See review of Human Locomotion by Jason Brown, DC.
(Patrick Ward had also written a review but due to website security issues recently, the review can no longer be accessed)
As a follow-up to Human Locomotion, Dr. Michaud recently released his newest book, Injury-Free Running: How to Build Strength, Improve Form, and Treat/Prevent Injuries. Thanks to a heads up from Joe Heiler of SportsRehabExpert.com and a discount code, I purchased the book earlier this month and completed it within one week.
In contrast to the original, this book is targeted directly toward recreational runners. A condensed and easy to read version with a similar template, Injury-Free Running begins with a chapter introducing the anatomy of the human body not unlike one you would find in an introductory university-level anatomy course. Interestingly though, in addition to identifying muscles by their names in the illustrations, Michaud also provides the Greek/Latin origins of each to provide greater meaning and understanding.
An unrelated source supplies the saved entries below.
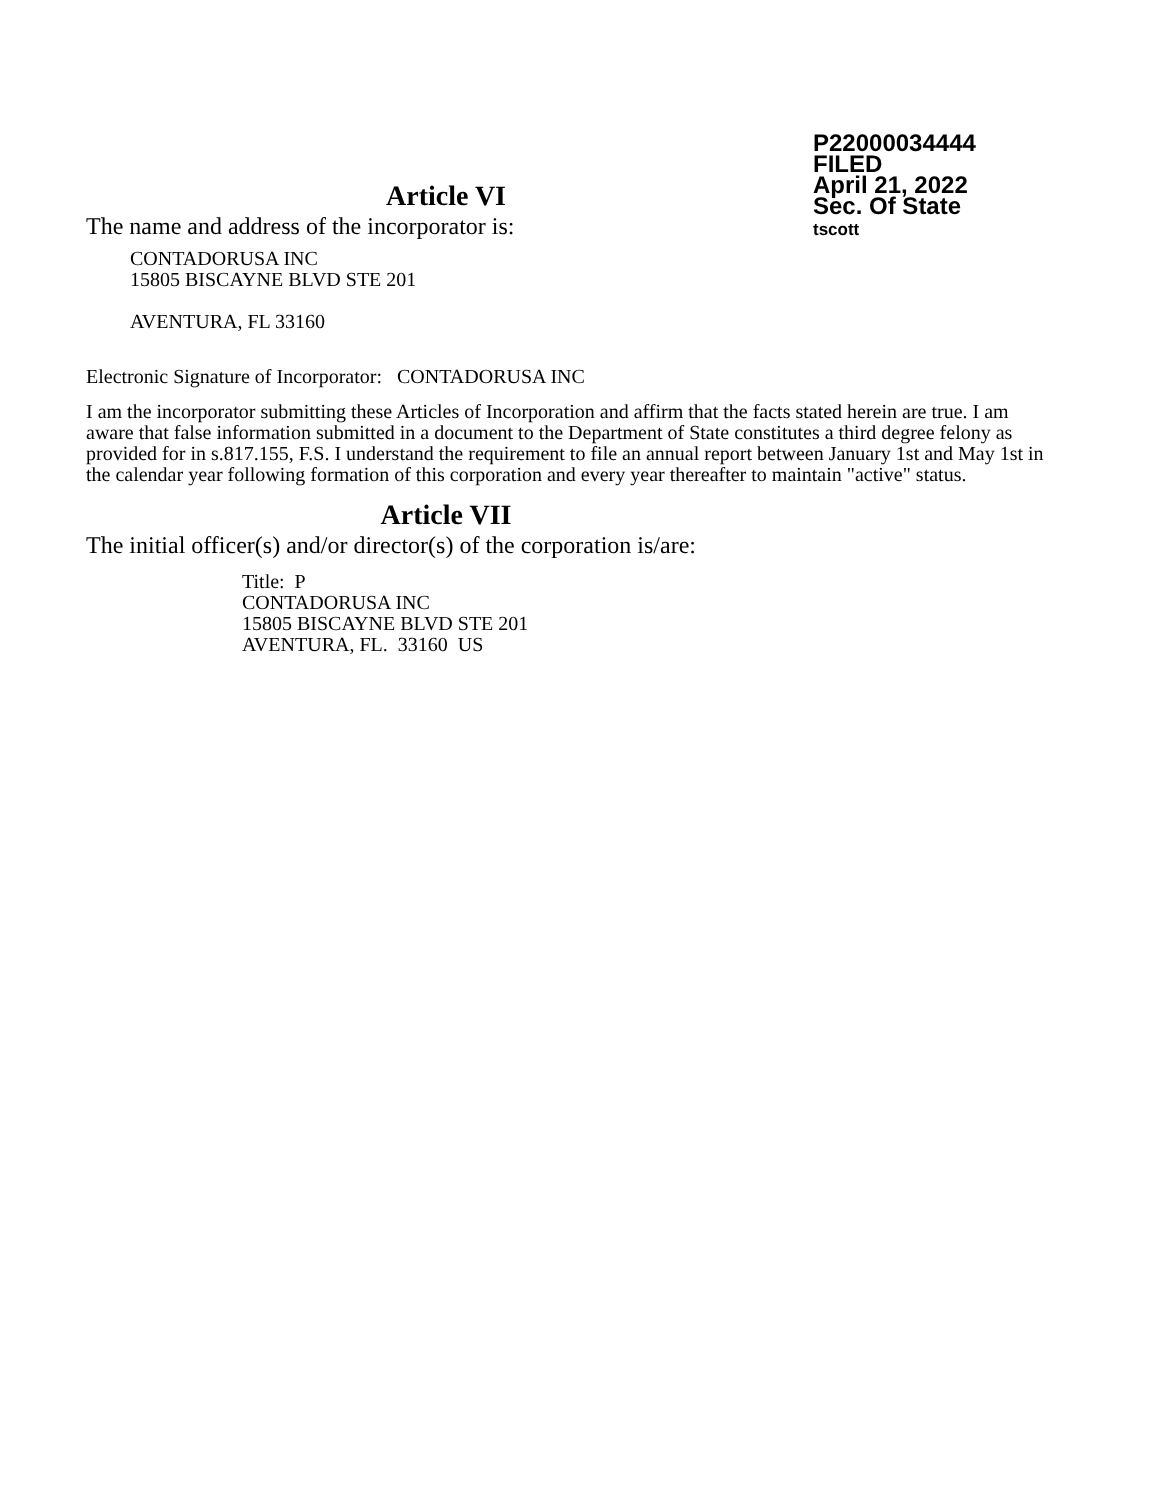P22000034444
FILED
April 21, 2022
Sec. Of State
tscott
Article VI
The name and address of the incorporator is:
CONTADORUSA INC
15805 BISCAYNE BLVD STE 201
AVENTURA, FL 33160
Electronic Signature of Incorporator: CONTADORUSA INC
I am the incorporator submitting these Articles of Incorporation and affirm that the facts stated herein are true. I am aware that false information submitted in a document to the Department of State constitutes a third degree felony as provided for in s.817.155, F.S. I understand the requirement to file an annual report between January 1st and May 1st in the calendar year following formation of this corporation and every year thereafter to maintain "active" status.
Article VII
The initial officer(s) and/or director(s) of the corporation is/are:
Title: P
CONTADORUSA INC
15805 BISCAYNE BLVD STE 201
AVENTURA, FL. 33160 US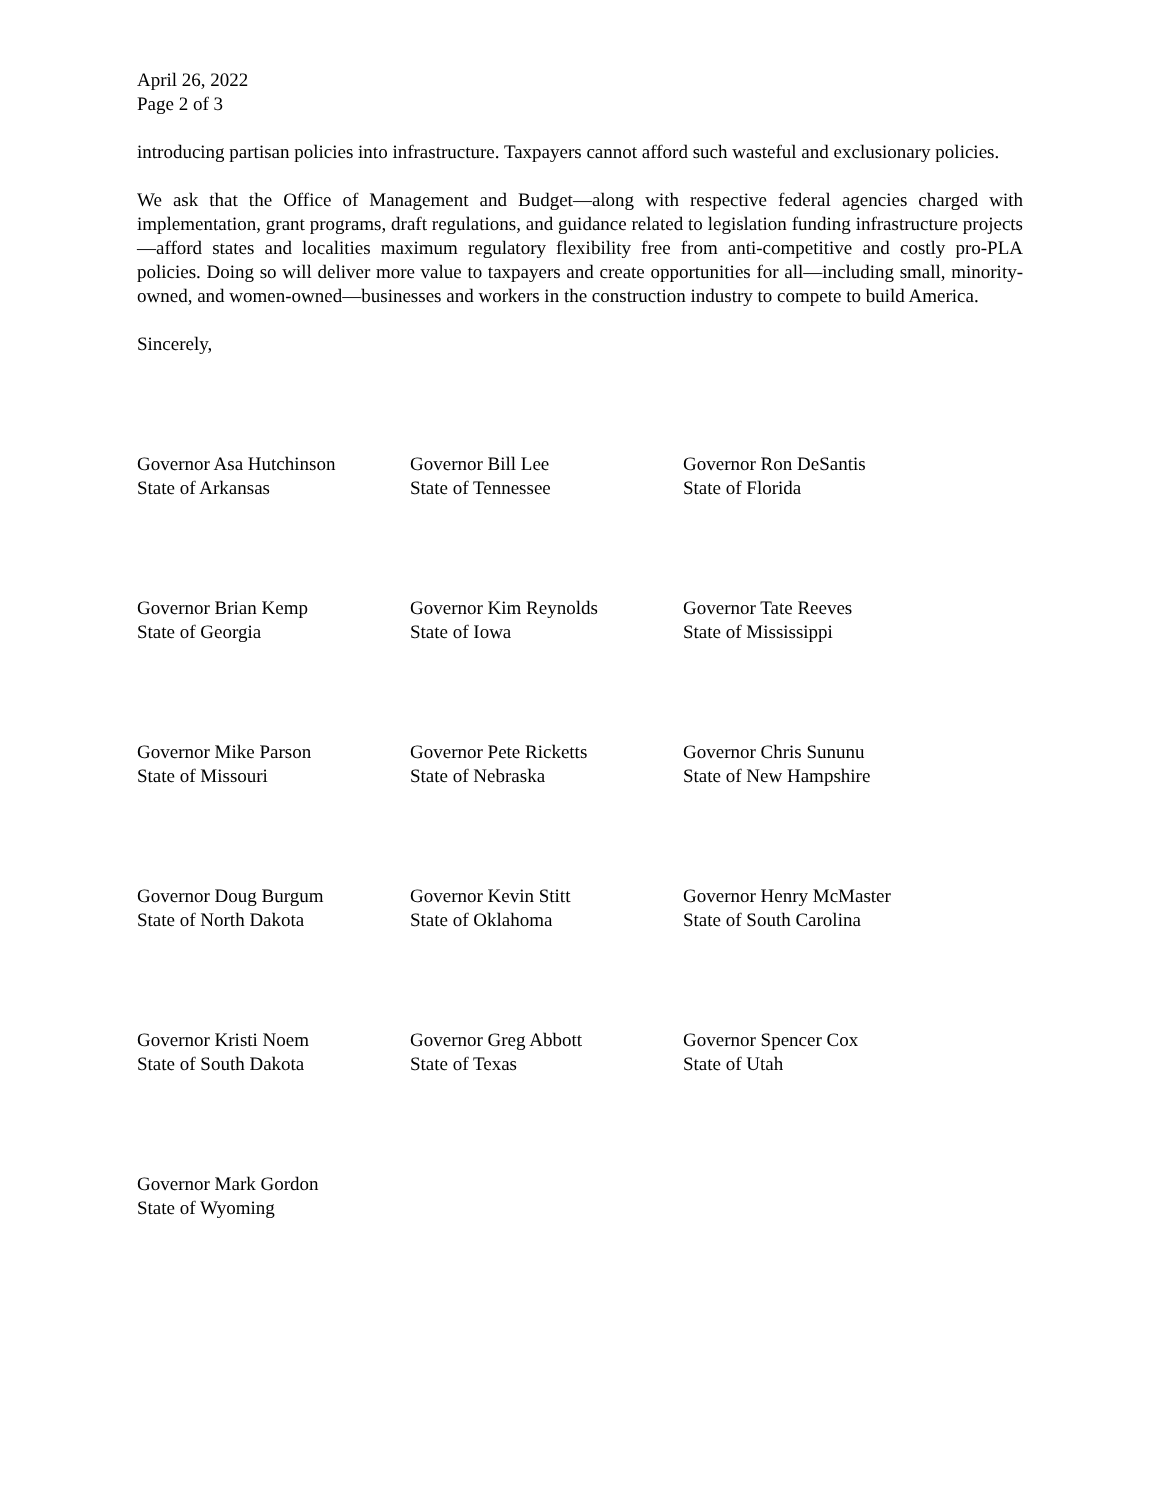April 26, 2022
Page 2 of 3
introducing partisan policies into infrastructure. Taxpayers cannot afford such wasteful and exclusionary policies.
We ask that the Office of Management and Budget—along with respective federal agencies charged with implementation, grant programs, draft regulations, and guidance related to legislation funding infrastructure projects—afford states and localities maximum regulatory flexibility free from anti-competitive and costly pro-PLA policies. Doing so will deliver more value to taxpayers and create opportunities for all—including small, minority-owned, and women-owned—businesses and workers in the construction industry to compete to build America.
Sincerely,
Governor Asa Hutchinson
State of Arkansas
Governor Bill Lee
State of Tennessee
Governor Ron DeSantis
State of Florida
Governor Brian Kemp
State of Georgia
Governor Kim Reynolds
State of Iowa
Governor Tate Reeves
State of Mississippi
Governor Mike Parson
State of Missouri
Governor Pete Ricketts
State of Nebraska
Governor Chris Sununu
State of New Hampshire
Governor Doug Burgum
State of North Dakota
Governor Kevin Stitt
State of Oklahoma
Governor Henry McMaster
State of South Carolina
Governor Kristi Noem
State of South Dakota
Governor Greg Abbott
State of Texas
Governor Spencer Cox
State of Utah
Governor Mark Gordon
State of Wyoming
Like Human Locomotion, a chapter on the evolution of running was integrated into this book. Although condensed and laid in a manner that is easy to both follow and remember, this chapter provides the reader with the "why" behind the "what". For example, why our ilia lies more sagittal in contrast to a more frontal orientation seen in our ancestors.
Chapters three, four and five discuss the biomechanics of walking and running as well as what Dr. Michaud considers the "perfect gaits" and risk factors for injuries of each. Finally, the final two chapters discuss how to select the "ideal" running shoe as well as self-management protocols for common running injuries.
Personally, I found this book to be a nice and simple resource that complements Human Locomotion. As a clinician who works extensively in the sport of athletics, I found Human Locomotion to be much more valuable to expanding my knowledge of this topic. However, again this book was targeted to the end user. That said, because of its simplicity, I found it to be a nice review particularly in regards to evolution and biomechanics.
So for those of you who are clinicians and are interested in learning more about running injuries, I do believe Injury-Free Running would be a nice introduction and/or review.